U.S. Customs and Border Protection’s (CBP) office of field operations will be implementing new procedures for small boats entering the country in 2016.
On December 22, the CBP announced new inspection procedures for foreign flagged private boats entering the U.S. These procedures will be in addition to the current reporting process.
All operators of pleasure boats must report to CBP immediately: if they are arriving in the U.S. from a foreign port or location; if they had contact with another vessel outside the U.S.; or if they have received merchandise outside U.S. territorial waters.
Canadian registered boats moored full-time in Washington marinas will need to report in person the first time they return from Canadian waters.
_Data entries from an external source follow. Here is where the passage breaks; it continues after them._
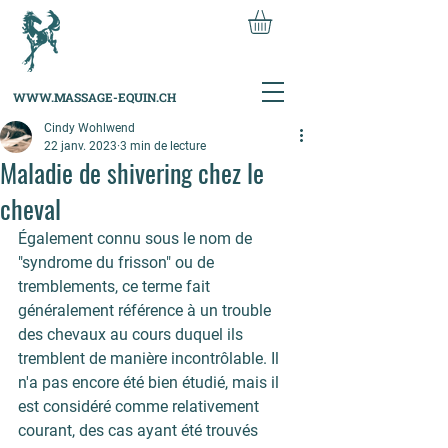
WWW.MASSAGE-EQUIN.CH
Cindy Wohlwend
22 janv. 2023
3 min de lecture
Maladie de shivering chez le
cheval
Également connu sous le nom de 
"syndrome du frisson" ou de 
tremblements, ce terme fait 
généralement référence à un trouble 
des chevaux au cours duquel ils 
tremblent de manière incontrôlable. Il 
n'a pas encore été bien étudié, mais il 
est considéré comme relativement 
courant, des cas ayant été trouvés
Operators should request a cruising license which will then allow them to report as usual (e.g. NEXUS) for the remainder of the year.
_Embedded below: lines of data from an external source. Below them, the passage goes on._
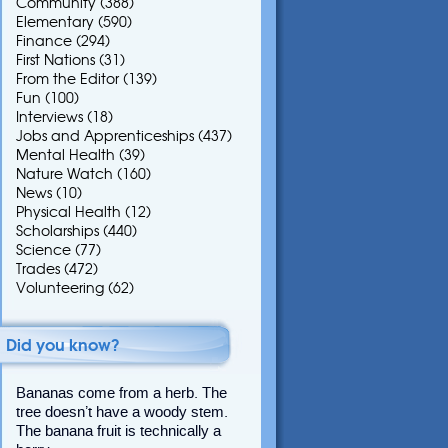
Community
(388)
Elementary
(590)
Finance
(294)
First Nations
(31)
From the Editor
(139)
Fun
(100)
Interviews
(18)
Jobs and Apprenticeships
(437)
Mental Health
(39)
Nature Watch
(160)
News
(10)
Physical Health
(12)
Scholarships
(440)
Science
(77)
Trades
(472)
Volunteering
(62)
Did you know?
Bananas come from a herb. The
tree doesn’t have a woody stem.
The banana fruit is technically a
“The cruising license will greatly facilitate multiple entries during the year and avoid additional fees for boaters,” said Bellingham port director Diana Sandoval.
A cruising license may be available to boats departing from Canada and arriving in the Puget Sound area. Cruising licenses may exempt some foreign flagged pleasure boats from having to undergo formal CBP entrance and clearance procedures, except at the first CBP port of entry each year. Cruising licenses are normally valid for one year.
The operator of a foreign flagged or undocumented foreign pleasure boat without a valid U.S. cruising license must obtain CBP clearance before leaving a port in the U.S.
Foreign flagged boats traveling under a cruising license would not be required to purchase a CBP decal, which is currently $27.50, for the year.